[Dataset records]
══════════════════════════════

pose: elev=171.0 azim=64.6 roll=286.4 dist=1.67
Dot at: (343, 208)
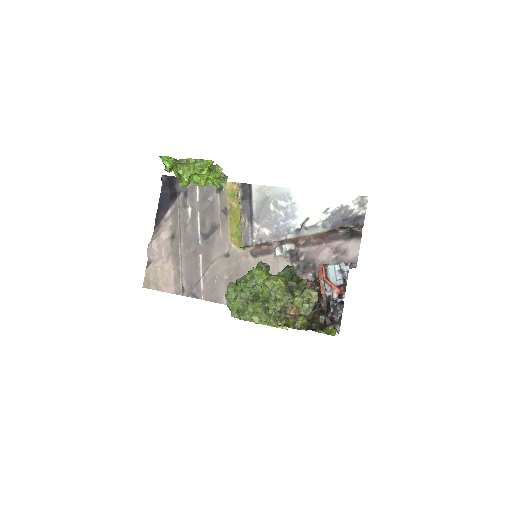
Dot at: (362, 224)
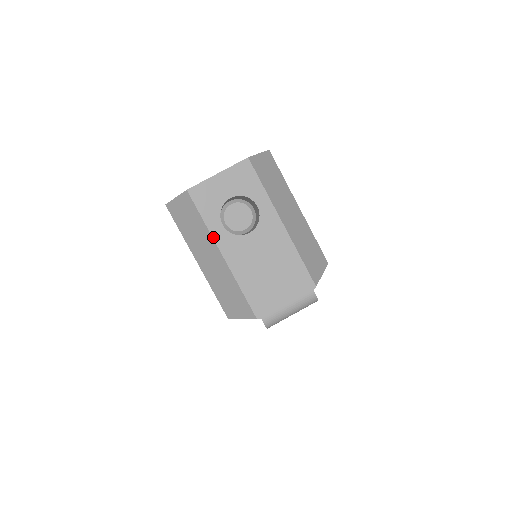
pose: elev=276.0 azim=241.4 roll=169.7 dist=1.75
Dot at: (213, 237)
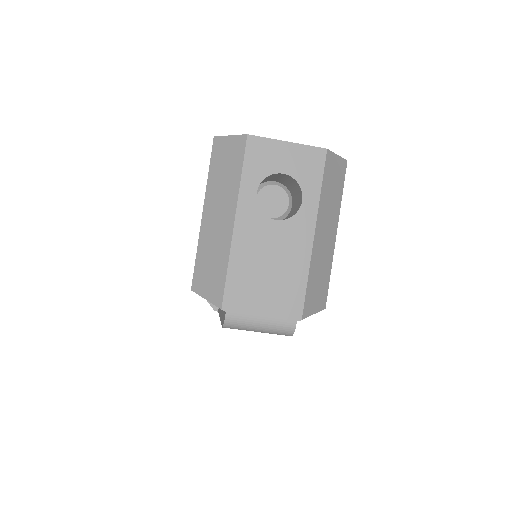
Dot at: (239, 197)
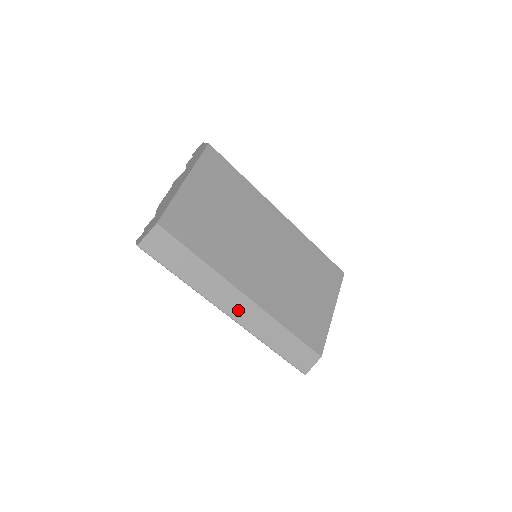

══════════════════════════════

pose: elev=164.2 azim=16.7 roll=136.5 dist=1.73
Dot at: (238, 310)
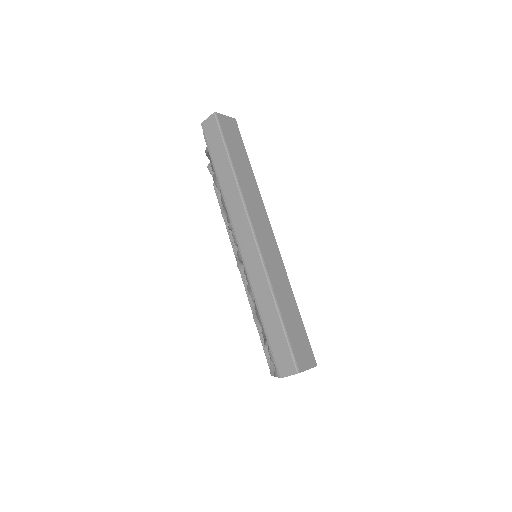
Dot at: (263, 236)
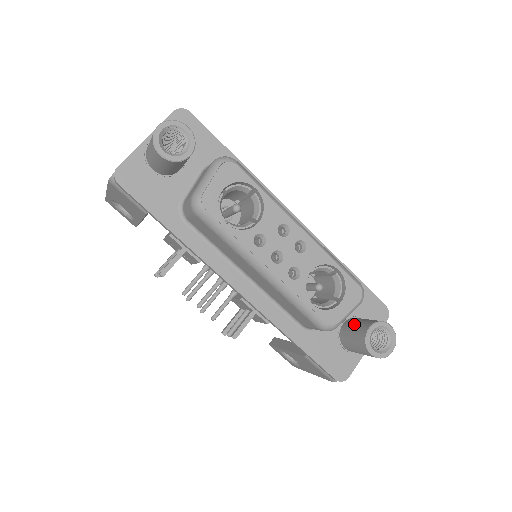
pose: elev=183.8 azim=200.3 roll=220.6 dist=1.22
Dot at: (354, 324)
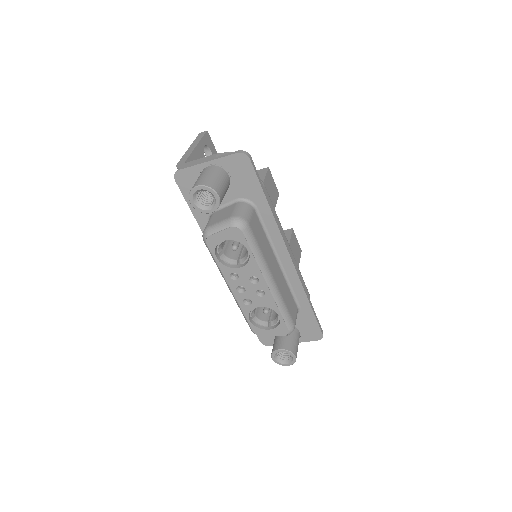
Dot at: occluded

══════════════════════════════

*Your objective*
Reproduce the lines of the records beginning with the line containing "pose: elev=276.0 azim=241.4" and continuing through the line containing "Dot at: (239, 197)", and omit the pictures from your answer.

*Exercise output*
pose: elev=276.0 azim=241.4 roll=169.7 dist=1.75
Dot at: (213, 237)
Dot at: (239, 197)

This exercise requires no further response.